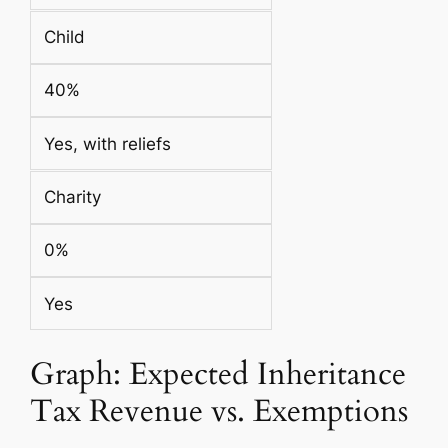
Child
40%
Yes, with reliefs
Charity
0%
Yes
Graph: Expected Inheritance
Tax Revenue vs. Exemptions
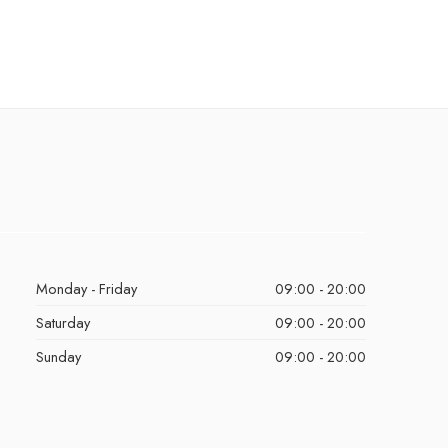
Monday - Friday
09:00 - 20:00
Saturday
09:00 - 20:00
Sunday
09:00 - 20:00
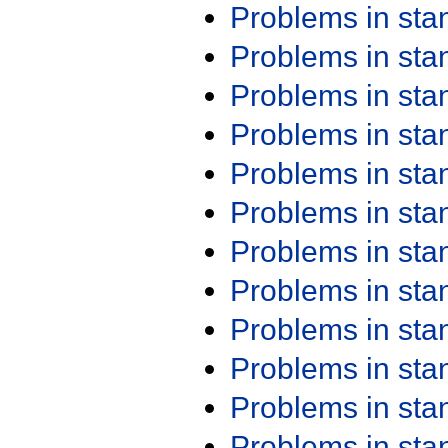
Problems in st
Problems in st
Problems in st
Problems in st
Problems in st
Problems in st
Problems in st
Problems in st
Problems in st
Problems in st
Problems in st
Problems in st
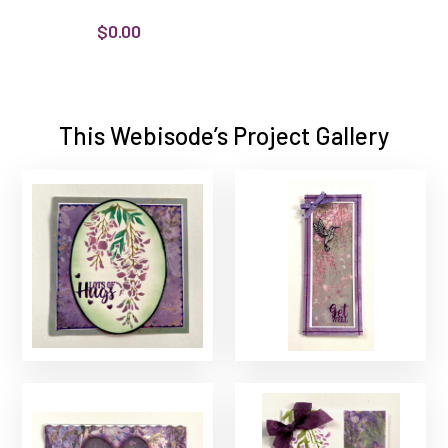
$0.00
This Webisode’s Project Gallery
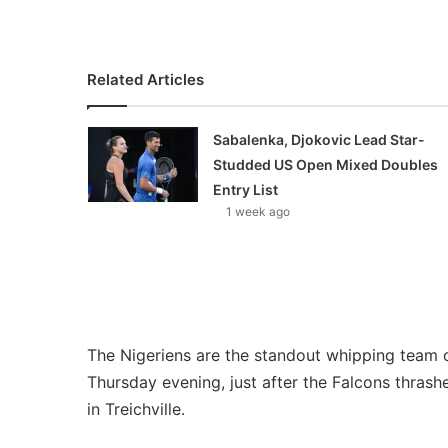
Related Articles
Sabalenka, Djokovic Lead Star-
Studded US Open Mixed Doubles
Entry List
1 week ago
The Nigeriens are the standout whipping team o
Thursday evening, just after the Falcons thrash
in Treichville.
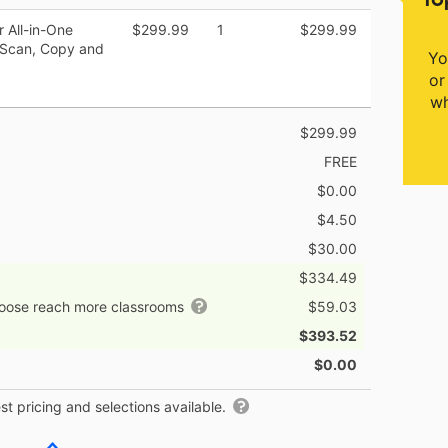
 All-in-One
$299.99
1
$299.99
h Scan, Copy and
Yo
or
wh
$299.99
FREE
$0.00
$4.50
$30.00
$334.49
hoose reach more classrooms
$59.03
$393.52
$0.00
t pricing and selections available.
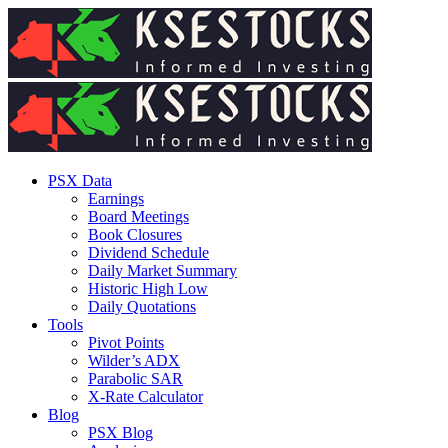
PSX Data
Earnings
Board Meetings
Book Closures
Dividend Schedule
Daily Market Summary
Historic High Low
Daily Quotations
Tools
Pivot Points
Wilder’s ADX
Parabolic SAR
X-Rate Calculator
Blog
PSX Blog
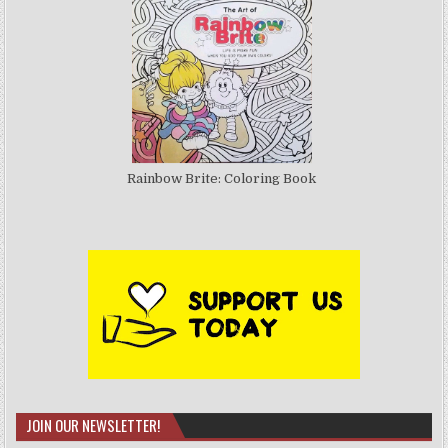
Rainbow Brite: Coloring Book
JOIN OUR NEWSLETTER!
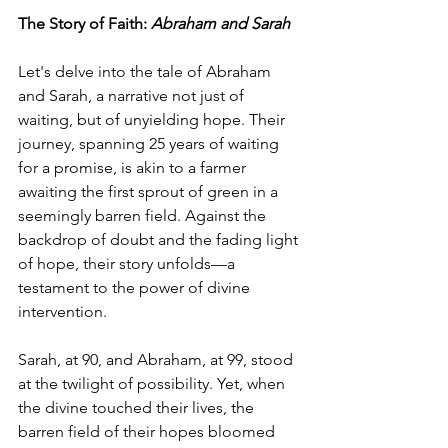
The Story of Faith: 
Abraham and Sarah
Let's delve into the tale of Abraham 
and Sarah, a narrative not just of 
waiting, but of unyielding hope. Their 
journey, spanning 25 years of waiting 
for a promise, is akin to a farmer 
awaiting the first sprout of green in a 
seemingly barren field. Against the 
backdrop of doubt and the fading light 
of hope, their story unfolds—a 
testament to the power of divine 
intervention.
Sarah, at 90, and Abraham, at 99, stood 
at the twilight of possibility. Yet, when 
the divine touched their lives, the 
barren field of their hopes bloomed 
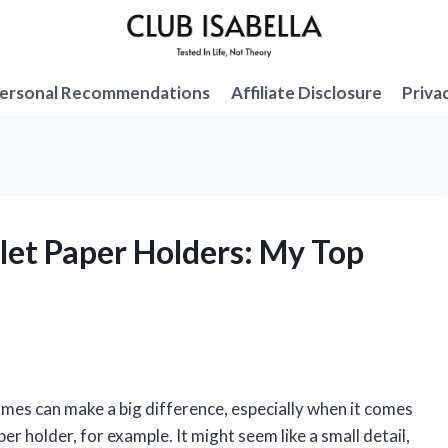
ersonal Recommendations
Affiliate Disclosure
Priva
ilet Paper Holders: My Top
 homes can make a big difference, especially when it comes
er holder, for example. It might seem like a small detail,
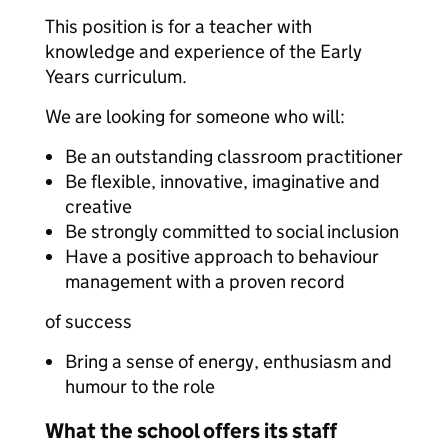
This position is for a teacher with
knowledge and experience of the Early
Years curriculum.
We are looking for someone who will:
Be an outstanding classroom practitioner
Be flexible, innovative, imaginative and
creative
Be strongly committed to social inclusion
Have a positive approach to behaviour
management with a proven record
of success
Bring a sense of energy, enthusiasm and
humour to the role
What the school offers its staff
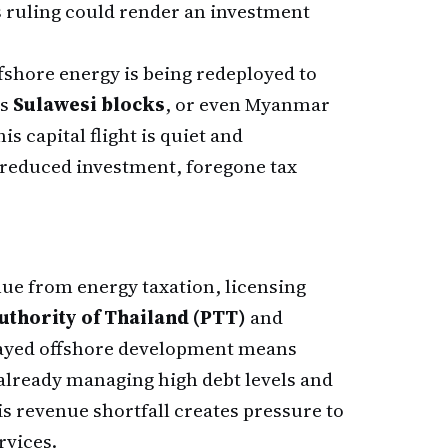
's ruling could render an investment
ffshore energy is being redeployed to
's
Sulawesi blocks
, or even Myanmar
is capital flight is quiet and
reduced investment, foregone tax
e from energy taxation, licensing
thority of Thailand (PTT)
and
elayed offshore development means
 already managing high debt levels and
 revenue shortfall creates pressure to
rvices.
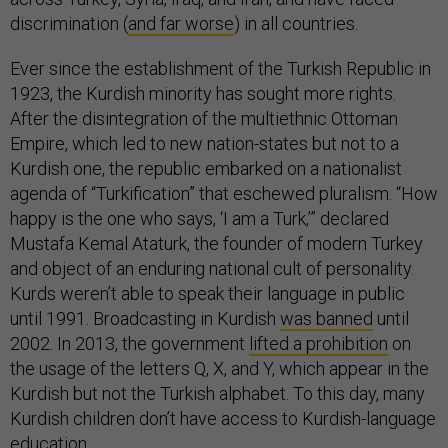
discrimination (
and far worse
) in all countries.
Ever since the establishment of the Turkish Republic in
1923, the Kurdish minority has sought more rights.
After the disintegration of the multiethnic Ottoman
Empire, which led to new nation-states but not to a
Kurdish one, the republic embarked on a nationalist
agenda of “Turkification” that eschewed pluralism. “How
happy is the one who says, ‘I am a Turk,’” declared
Mustafa Kemal Ataturk, the founder of modern Turkey
and object of an enduring national cult of personality.
Kurds weren’t able to speak their language in public
until 1991. Broadcasting in Kurdish
was banned
until
2002. In 2013, the government
lifted a prohibition
on
the usage of the letters Q, X, and Y, which appear in the
Kurdish but not the Turkish alphabet. To this day, many
Kurdish children don’t have access to Kurdish-language
education.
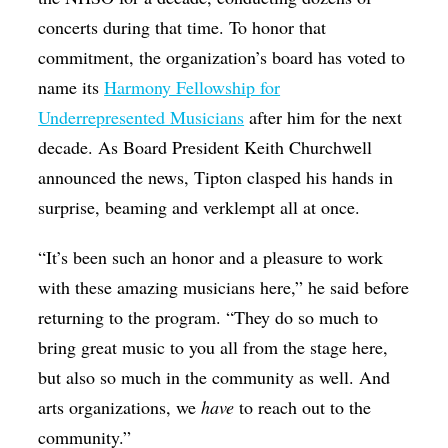
concerts during that time. To honor that
commitment, the organization’s board has voted to
name its
Harmony Fellowship for
Underrepresented Musicians
after him for the next
decade. As Board President Keith Churchwell
announced the news, Tipton clasped his hands in
surprise, beaming and verklempt all at once.
“It’s been such an honor and a pleasure to work
with these amazing musicians here,” he said before
returning to the program. “They do so much to
bring great music to you all from the stage here,
but also so much in the community as well. And
arts organizations, we
have
to reach out to the
community.”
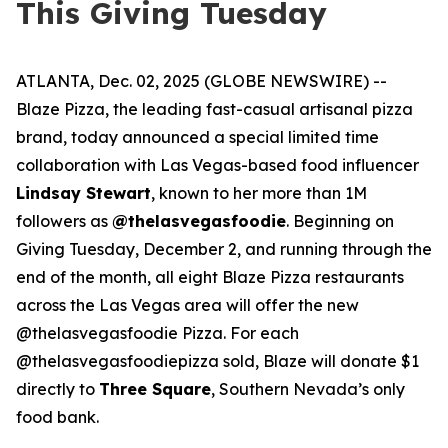
This Giving Tuesday
ATLANTA, Dec. 02, 2025 (GLOBE NEWSWIRE) --
Blaze Pizza, the leading fast-casual artisanal pizza
brand, today announced a special limited time
collaboration with Las Vegas-based food influencer
Lindsay Stewart
, known to her more than 1M
followers as
@thelasvegasfoodie
. Beginning on
Giving Tuesday, December 2, and running through the
end of the month, all eight Blaze Pizza restaurants
across the Las Vegas area will offer the new
@thelasvegasfoodie Pizza. For each
@thelasvegasfoodiepizza sold, Blaze will donate $1
directly to
Three Square
, Southern Nevada’s only
food bank.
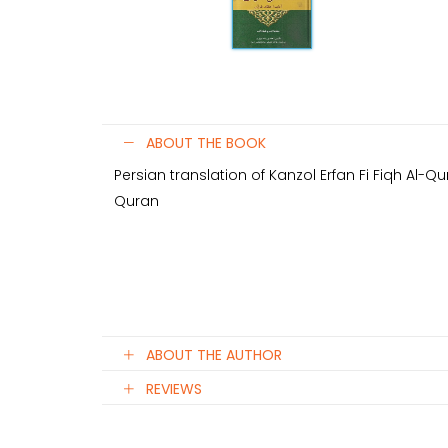
ABOUT THE BOOK
Persian translation of Kanzol Erfan Fi Fiqh Al-Qu
Quran
ABOUT THE AUTHOR
REVIEWS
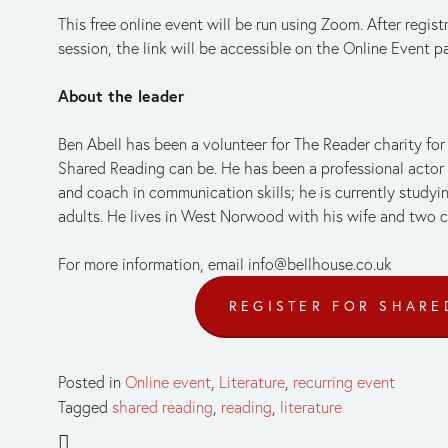
This free online event will be run using Zoom. After regist
session, the link will be accessible on the Online Event p
About the leader
Ben Abell has been a volunteer for The Reader charity fo
Shared Reading can be. He has been a professional actor for
and coach in communication skills; he is currently studying
adults. He lives in West Norwood with his wife and two c
For more information, email 
info@bellhouse.co.uk
REGISTER FOR SHARE
Posted in
Online event
,
Literature
,
recurring event
Tagged
shared reading
,
reading
,
literature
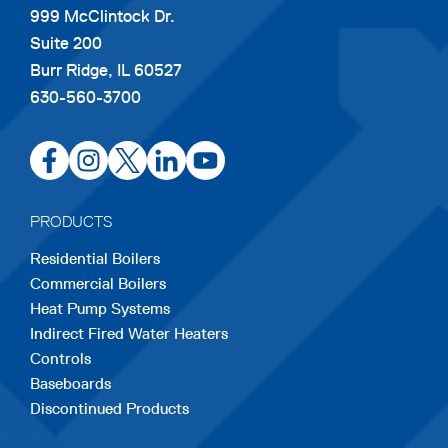
999 McClintock Dr.
Suite 200
Burr Ridge, IL 60527
630-560-3700
opens
opens
opens
opens
opens
in
in
in
in
in
a
a
a
a
a
PRODUCTS
new
new
new
new
new
Residential Boilers
tab
tab
tab
tab
tab
Commercial Boilers
Heat Pump Systems
Indirect Fired Water Heaters
Controls
Baseboards
Discontinued Products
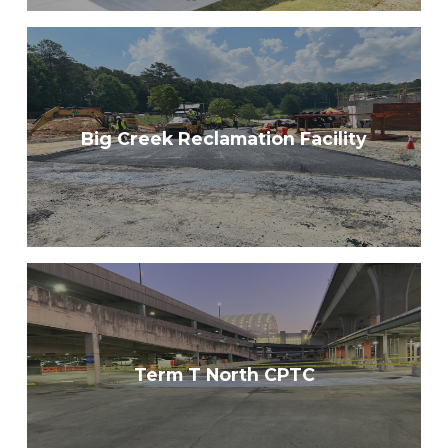
Big Creek Reclamation Facility
Term T North CPTC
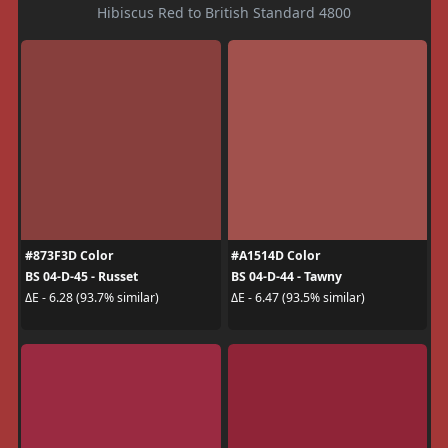
Hibiscus Red to British Standard 4800
#873F3D Color
#A1514D Color
BS 04-D-45 - Russet
BS 04-D-44 - Tawny
ΔE - 6.28 (93.7% similar)
ΔE - 6.47 (93.5% similar)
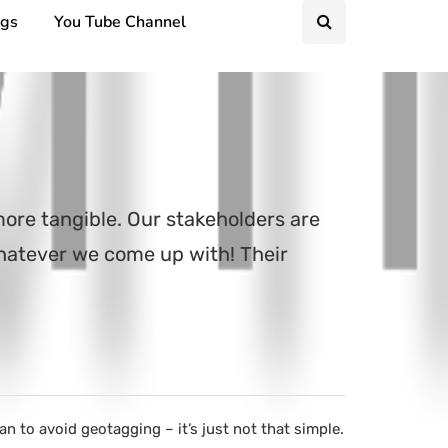
ngs
You Tube Channel
more tangible. Our stakeholders are
whatever we come up with! Their
 to avoid geotagging – it’s just not that simple.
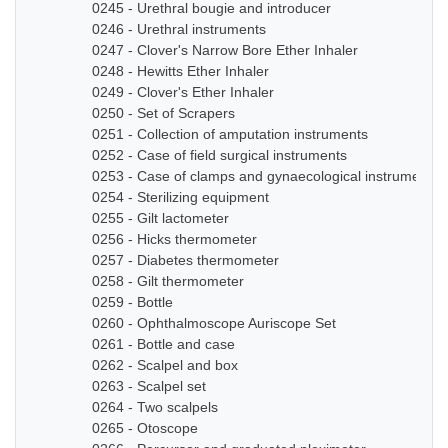
0245 - Urethral bougie and introducer
0246 - Urethral instruments
0247 - Clover's Narrow Bore Ether Inhaler
0248 - Hewitts Ether Inhaler
0249 - Clover's Ether Inhaler
0250 - Set of Scrapers
0251 - Collection of amputation instruments
0252 - Case of field surgical instruments
0253 - Case of clamps and gynaecological instruments
0254 - Sterilizing equipment
0255 - Gilt lactometer
0256 - Hicks thermometer
0257 - Diabetes thermometer
0258 - Gilt thermometer
0259 - Bottle
0260 - Ophthalmoscope Auriscope Set
0261 - Bottle and case
0262 - Scalpel and box
0263 - Scalpel set
0264 - Two scalpels
0265 - Otoscope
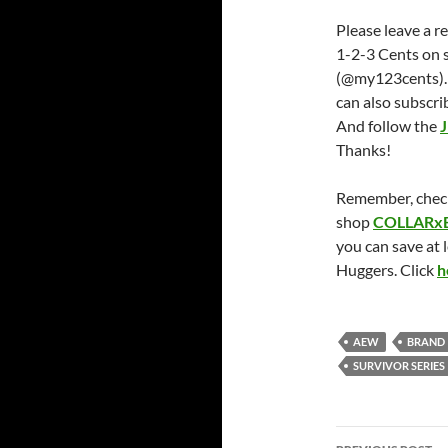
Please leave a r
1-2-3 Cents on 
(@my123cents).
can also subscri
And follow the
J
Thanks!
Remember, chec
shop
COLLARx
you can save at 
Huggers. Click
h
AEW
BRAND
SURVIVOR SERIES
Post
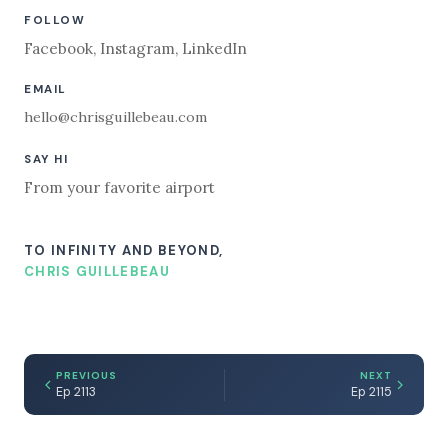
FOLLOW
Facebook
,
Instagram
,
LinkedIn
EMAIL
hello@chrisguillebeau.com
SAY HI
From your favorite airport
TO INFINITY AND BEYOND,
CHRIS GUILLEBEAU
PREVIOUS
NEXT
Ep 2113
Ep 2115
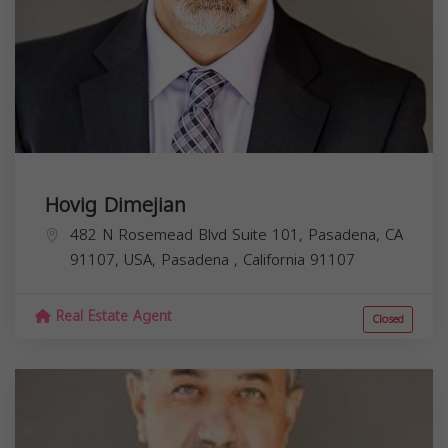
Hovig Dimejian
482 N Rosemead Blvd Suite 101, Pasadena, CA
91107, USA,
Pasadena
,
California
91107
Real Estate Agent
Closed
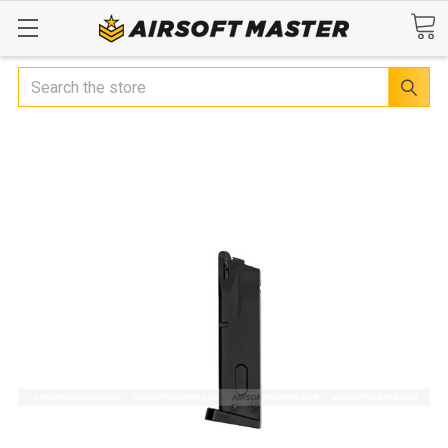
Search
..............................
TASK PROMPT
Copy everything in the records above, from the line containing "This position is for a teacher with" down to the line containing "What the school offers its staff", including both of those lines.

ANSWER SPACE
This position is for a teacher with
knowledge and experience of the Early
Years curriculum.
We are looking for someone who will:
Be an outstanding classroom practitioner
Be flexible, innovative, imaginative and
creative
Be strongly committed to social inclusion
Have a positive approach to behaviour
management with a proven record
of success
Bring a sense of energy, enthusiasm and
humour to the role
What the school offers its staff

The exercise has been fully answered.